As we’ve pointed out before, however, the supply is still actually increasing, just at a slower rate. The halvening, therefore, can be thought of as a kind of “tapering”, but not a reduction in supply. Tomorrow, there will still be more bitcoins in circulation than today. So we see no reason that the halvening should boost bitcoin’s price."

And it didn't - staying around $8.5K.

David. said...

Ever since Cryptokitties ground the Ethereum blockchain to a halt, a search has been on for a scaling solution. Now David Gerard reports that the inability to scale has been re-discovered:

"The forum site Reddit uses “karma points” — up and down votes on posts and comments. For some unfathomable reason — I would guess someone high up having massive Ethereum bags — they want to do these as tokens on Ethereum, in conjunction with the Ethereum Foundation.

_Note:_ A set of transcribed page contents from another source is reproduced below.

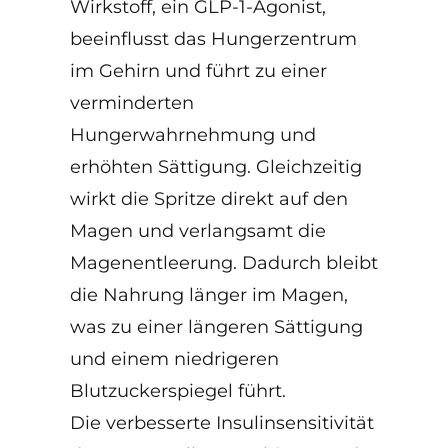
Wirkstoff, ein GLP-1-Agonist,
beeinflusst das Hungerzentrum
im Gehirn und führt zu einer
verminderten
Hungerwahrnehmung und
erhöhten Sättigung. Gleichzeitig
wirkt die Spritze direkt auf den
Magen und verlangsamt die
Magenentleerung. Dadurch bleibt
die Nahrung länger im Magen,
was zu einer längeren Sättigung
und einem niedrigeren
Blutzuckerspiegel führt.
Die verbesserte Insulinsensitivität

But Ethereum doesn’t scale to cat pictures, let alone to Reddit. Even running these tokens on just two subreddits on an Ethereum testnet, Reddit are finding that: “Community Points distributions have cost an order of magnitude more gas than all other operations combined, primarily due to on-chain storage costs associated with onboarding new users.”

So Reddit is running a competition to find a scaling solution for Ethereum! You know, one of the things that Ethereum’s been after since 2015."

David. said...

The halvening happened, and it may be "good for Bitcoin" but it isn't good for Bitcoin miners:

"How are Bitcoin miners doing after the halving? Total fresh bitcoins transferred from miner addresses on Thursday 18 June was 988 BTC, the lowest since February 2010 — which was before Bitcoin exchanges existed. There’s about 900 BTC freshly created each day — so miners are having to sell more coins than they mine, to keep up with their bills, and it’s still the lowest ever."